* YOUR TASK
The records below need copying. Match each line exactly.

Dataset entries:
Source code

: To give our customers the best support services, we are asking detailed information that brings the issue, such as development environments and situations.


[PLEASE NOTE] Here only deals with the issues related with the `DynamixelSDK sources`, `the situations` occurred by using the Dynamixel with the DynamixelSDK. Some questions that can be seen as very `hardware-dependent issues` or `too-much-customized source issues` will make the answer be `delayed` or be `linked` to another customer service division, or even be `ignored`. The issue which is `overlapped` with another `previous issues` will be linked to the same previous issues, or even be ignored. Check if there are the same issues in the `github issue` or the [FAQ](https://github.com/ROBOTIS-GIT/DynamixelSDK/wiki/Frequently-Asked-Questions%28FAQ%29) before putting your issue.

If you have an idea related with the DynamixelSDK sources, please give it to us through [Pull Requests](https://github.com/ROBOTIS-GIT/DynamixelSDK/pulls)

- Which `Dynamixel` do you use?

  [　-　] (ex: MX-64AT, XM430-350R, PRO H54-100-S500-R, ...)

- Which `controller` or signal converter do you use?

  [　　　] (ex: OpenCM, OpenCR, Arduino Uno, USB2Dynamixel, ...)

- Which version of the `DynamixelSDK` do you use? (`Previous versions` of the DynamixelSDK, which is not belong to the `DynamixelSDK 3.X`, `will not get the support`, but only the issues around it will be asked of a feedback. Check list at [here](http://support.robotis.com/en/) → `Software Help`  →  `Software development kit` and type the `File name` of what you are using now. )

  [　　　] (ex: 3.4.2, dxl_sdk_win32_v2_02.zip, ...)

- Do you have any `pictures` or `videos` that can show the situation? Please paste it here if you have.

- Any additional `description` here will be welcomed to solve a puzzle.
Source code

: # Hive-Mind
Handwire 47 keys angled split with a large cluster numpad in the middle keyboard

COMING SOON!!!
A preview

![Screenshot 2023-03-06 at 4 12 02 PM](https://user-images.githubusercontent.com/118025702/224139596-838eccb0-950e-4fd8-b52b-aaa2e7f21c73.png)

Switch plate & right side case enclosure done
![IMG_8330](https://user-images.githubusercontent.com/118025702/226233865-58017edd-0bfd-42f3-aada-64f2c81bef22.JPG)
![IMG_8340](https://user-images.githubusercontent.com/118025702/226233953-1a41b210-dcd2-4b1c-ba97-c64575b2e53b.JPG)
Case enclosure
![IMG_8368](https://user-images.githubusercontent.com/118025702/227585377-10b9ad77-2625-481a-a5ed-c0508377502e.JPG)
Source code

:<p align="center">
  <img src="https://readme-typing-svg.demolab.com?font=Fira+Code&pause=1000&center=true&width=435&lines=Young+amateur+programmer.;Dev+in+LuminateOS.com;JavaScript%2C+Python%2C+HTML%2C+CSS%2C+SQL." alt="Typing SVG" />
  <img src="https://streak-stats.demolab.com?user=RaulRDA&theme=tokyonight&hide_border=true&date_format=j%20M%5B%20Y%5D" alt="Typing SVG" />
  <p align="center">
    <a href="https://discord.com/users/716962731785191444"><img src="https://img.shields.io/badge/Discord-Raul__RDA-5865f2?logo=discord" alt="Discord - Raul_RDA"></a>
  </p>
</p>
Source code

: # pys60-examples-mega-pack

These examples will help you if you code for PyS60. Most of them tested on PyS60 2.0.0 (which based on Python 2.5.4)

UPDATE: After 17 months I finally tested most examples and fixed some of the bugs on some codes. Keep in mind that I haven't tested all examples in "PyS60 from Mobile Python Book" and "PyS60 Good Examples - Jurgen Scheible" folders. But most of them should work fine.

* WRITTEN RESPONSE
Source code

: To give our customers the best support services, we are asking detailed information that brings the issue, such as development environments and situations.


[PLEASE NOTE] Here only deals with the issues related with the `DynamixelSDK sources`, `the situations` occurred by using the Dynamixel with the DynamixelSDK. Some questions that can be seen as very `hardware-dependent issues` or `too-much-customized source issues` will make the answer be `delayed` or be `linked` to another customer service division, or even be `ignored`. The issue which is `overlapped` with another `previous issues` will be linked to the same previous issues, or even be ignored. Check if there are the same issues in the `github issue` or the [FAQ](https://github.com/ROBOTIS-GIT/DynamixelSDK/wiki/Frequently-Asked-Questions%28FAQ%29) before putting your issue.

If you have an idea related with the DynamixelSDK sources, please give it to us through [Pull Requests](https://github.com/ROBOTIS-GIT/DynamixelSDK/pulls)

- Which `Dynamixel` do you use?

  [　-　] (ex: MX-64AT, XM430-350R, PRO H54-100-S500-R, ...)

- Which `controller` or signal converter do you use?

  [　　　] (ex: OpenCM, OpenCR, Arduino Uno, USB2Dynamixel, ...)

- Which version of the `DynamixelSDK` do you use? (`Previous versions` of the DynamixelSDK, which is not belong to the `DynamixelSDK 3.X`, `will not get the support`, but only the issues around it will be asked of a feedback. Check list at [here](http://support.robotis.com/en/) → `Software Help`  →  `Software development kit` and type the `File name` of what you are using now. )

  [　　　] (ex: 3.4.2, dxl_sdk_win32_v2_02.zip, ...)

- Do you have any `pictures` or `videos` that can show the situation? Please paste it here if you have.

- Any additional `description` here will be welcomed to solve a puzzle.
Source code

: # Hive-Mind
Handwire 47 keys angled split with a large cluster numpad in the middle keyboard

COMING SOON!!!
A preview

![Screenshot 2023-03-06 at 4 12 02 PM](https://user-images.githubusercontent.com/118025702/224139596-838eccb0-950e-4fd8-b52b-aaa2e7f21c73.png)

Switch plate & right side case enclosure done
![IMG_8330](https://user-images.githubusercontent.com/118025702/226233865-58017edd-0bfd-42f3-aada-64f2c81bef22.JPG)
![IMG_8340](https://user-images.githubusercontent.com/118025702/226233953-1a41b210-dcd2-4b1c-ba97-c64575b2e53b.JPG)
Case enclosure
![IMG_8368](https://user-images.githubusercontent.com/118025702/227585377-10b9ad77-2625-481a-a5ed-c0508377502e.JPG)
Source code

:<p align="center">
  <img src="https://readme-typing-svg.demolab.com?font=Fira+Code&pause=1000&center=true&width=435&lines=Young+amateur+programmer.;Dev+in+LuminateOS.com;JavaScript%2C+Python%2C+HTML%2C+CSS%2C+SQL." alt="Typing SVG" />
  <img src="https://streak-stats.demolab.com?user=RaulRDA&theme=tokyonight&hide_border=true&date_format=j%20M%5B%20Y%5D" alt="Typing SVG" />
  <p align="center">
    <a href="https://discord.com/users/716962731785191444"><img src="https://img.shields.io/badge/Discord-Raul__RDA-5865f2?logo=discord" alt="Discord - Raul_RDA"></a>
  </p>
</p>
Source code

: # pys60-examples-mega-pack

These examples will help you if you code for PyS60. Most of them tested on PyS60 2.0.0 (which based on Python 2.5.4)

UPDATE: After 17 months I finally tested most examples and fixed some of the bugs on some codes. Keep in mind that I haven't tested all examples in "PyS60 from Mobile Python Book" and "PyS60 Good Examples - Jurgen Scheible" folders. But most of them should work fine.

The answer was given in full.